Québec a décidé de retirer le tronçon du Réseau express métropolitain (REM) de l’est vers le centre de Montréal, estimant que l’acceptabilité sociale ne sera jamais atteinte. Cela a été annoncé lundi par le premier ministre François Lego et la mairesse Valérie Plant à l’hôtel de ville de Montréal. Quatre autres changements d’itinéraire seront évalués.
François Lego a souligné que la décision de son gouvernement d’abandonner le centre-ville avait amené la Caisse de dépôt et placement du Québec (CDPQ) à se retirer du projet. “Caisse a choisi de ne pas poursuivre et je les comprends. Je m’y attendais. Nous sommes dans une situation où l’enlèvement de la partie centrale est devenu un projet qui n’était pas rentable pour la Caisse », a déclaré le Premier ministre.
Les contrats du projet seront confiés à l’Autorité régionale de transport métropolitain (ARTM), au ministère des Transports du Québec (MTQ), à la Ville de Montréal et à la Société de transport de Montréal (STM), qui devront analyser le dossier et faire des propositions au gouvernement. La première rencontre entre les partenaires était déjà prévue lundi après-midi.
REM, qui ira plus loin ?
Si le tronçon central est supprimé, les voies est et nord seront conservées. “La suite du parcours est bien accueillie”, a déclaré François Lego.
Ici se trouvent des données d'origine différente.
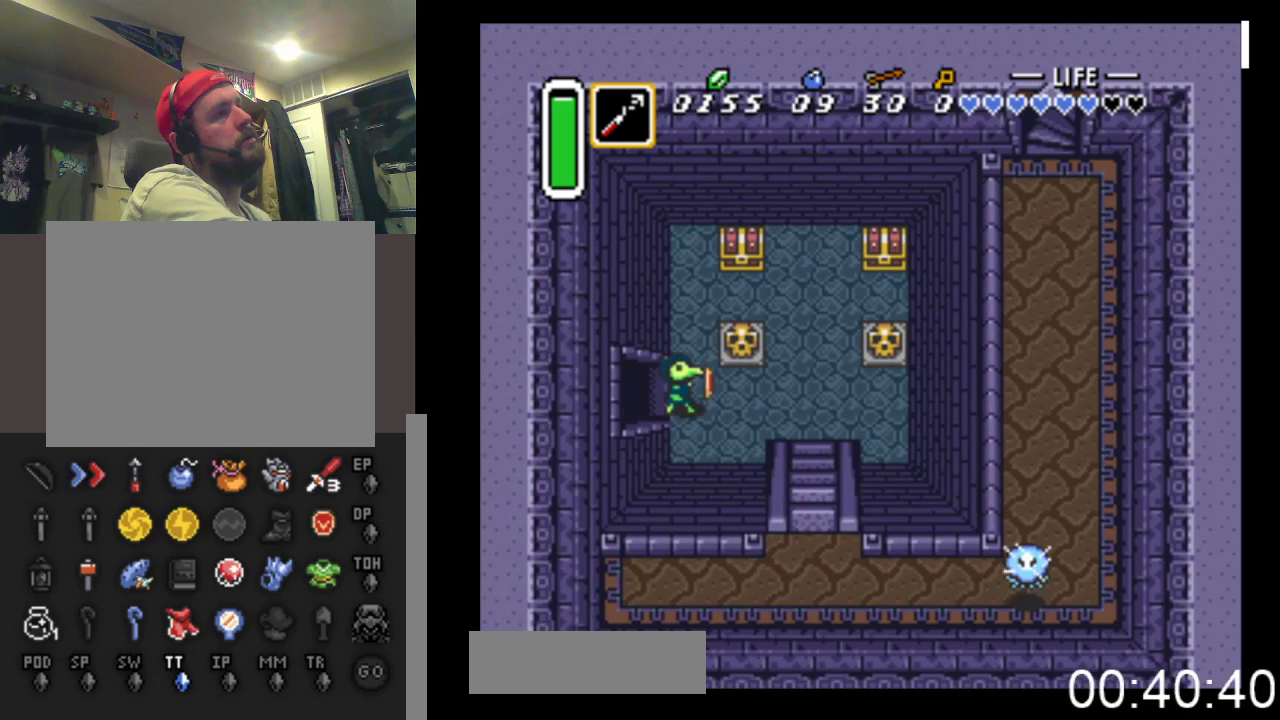
{"buttons": ["DPAD_RIGHT"], "events": [[33, "DPAD_UP", "down"], [67, "DPAD_RIGHT", "up"], [433, "DPAD_RIGHT", "down"], [467, "DPAD_UP", "up"]]}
Le mandat de la commission sera d’analyser des scénarios visant à relier le futur REM de l’Est à la ligne verte du métro, ce qui nécessitera une augmentation de la fréquence du métro, a expliqué Valérie Plante. Il devra aussi explorer la possibilité de prolonger le REM de l’est vers Lanaudière, par sa branche est, et vers Laval, pour sa branche du Collège Marie-Victorin. L’intégration du REM dans le secteur Souligny à Mercier-Est devra également être améliorée, a déclaré François Lego.
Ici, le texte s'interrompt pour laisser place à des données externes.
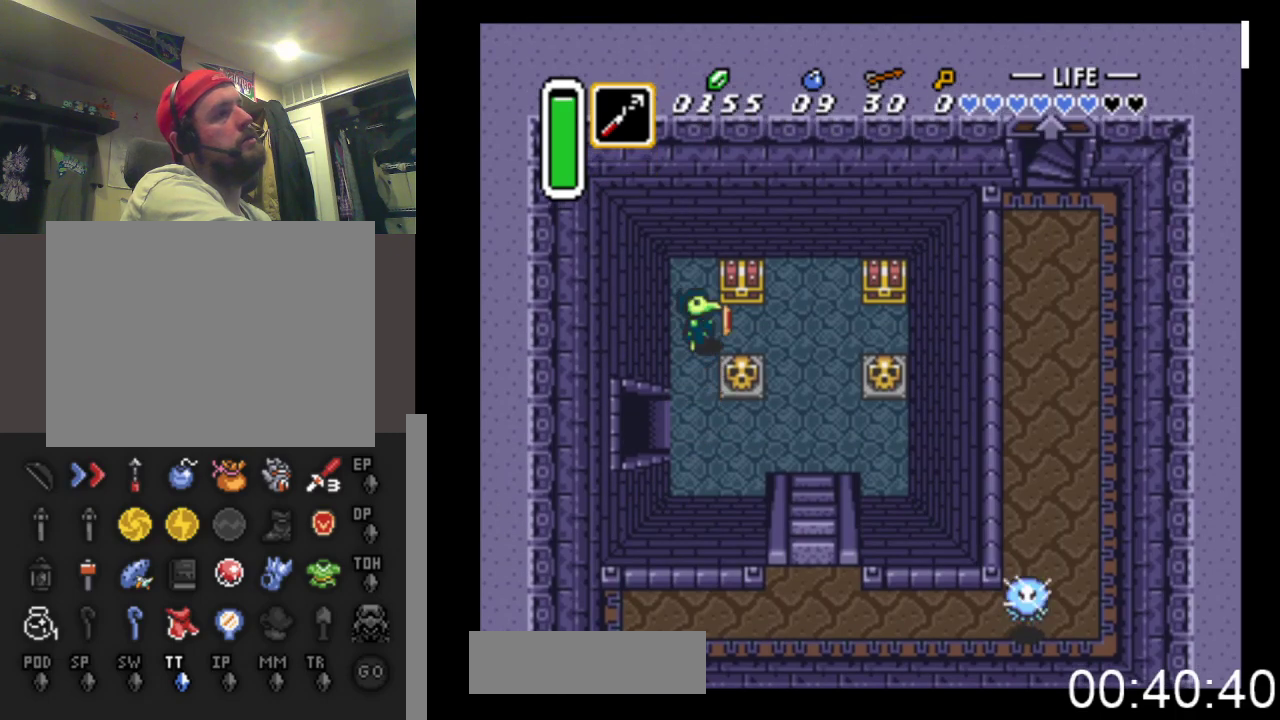
{"buttons": ["B", "DPAD_UP"], "events": [[167, "DPAD_UP", "down"], [200, "DPAD_RIGHT", "up"], [267, "B", "down"]]}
Québec entend conserver la technologie développée par CDPQ Infra, mais l’ensemble du montage financier du projet, qui a initialement coûté 10 milliards de dollars, devra être reconsidéré. L’ajout de sections à Lanaudière et Laval est susceptible d’augmenter les revenus, a déclaré François Lego.
Le calendrier d’exécution du projet devra également être révisé. “Dans le passé, il y a eu toutes sortes d’excuses qui ont été utilisées pour retarder des projets. “Les gens qui me connaissent savent que je n’ai pas beaucoup de patience et je veux que ce projet se concrétise le plus tôt possible”, a déclaré le Premier ministre. « C’est crucial pour le développement de l’est de Montréal. »
Une erreur à éviter
Pour la mairesse Valérie Plante, les changements apportés au projet représentent une victoire pour la Ville de Montréal. “La section aérienne dans le centre-ville était une erreur historique qui aurait dû être évitée”, a-t-elle déclaré.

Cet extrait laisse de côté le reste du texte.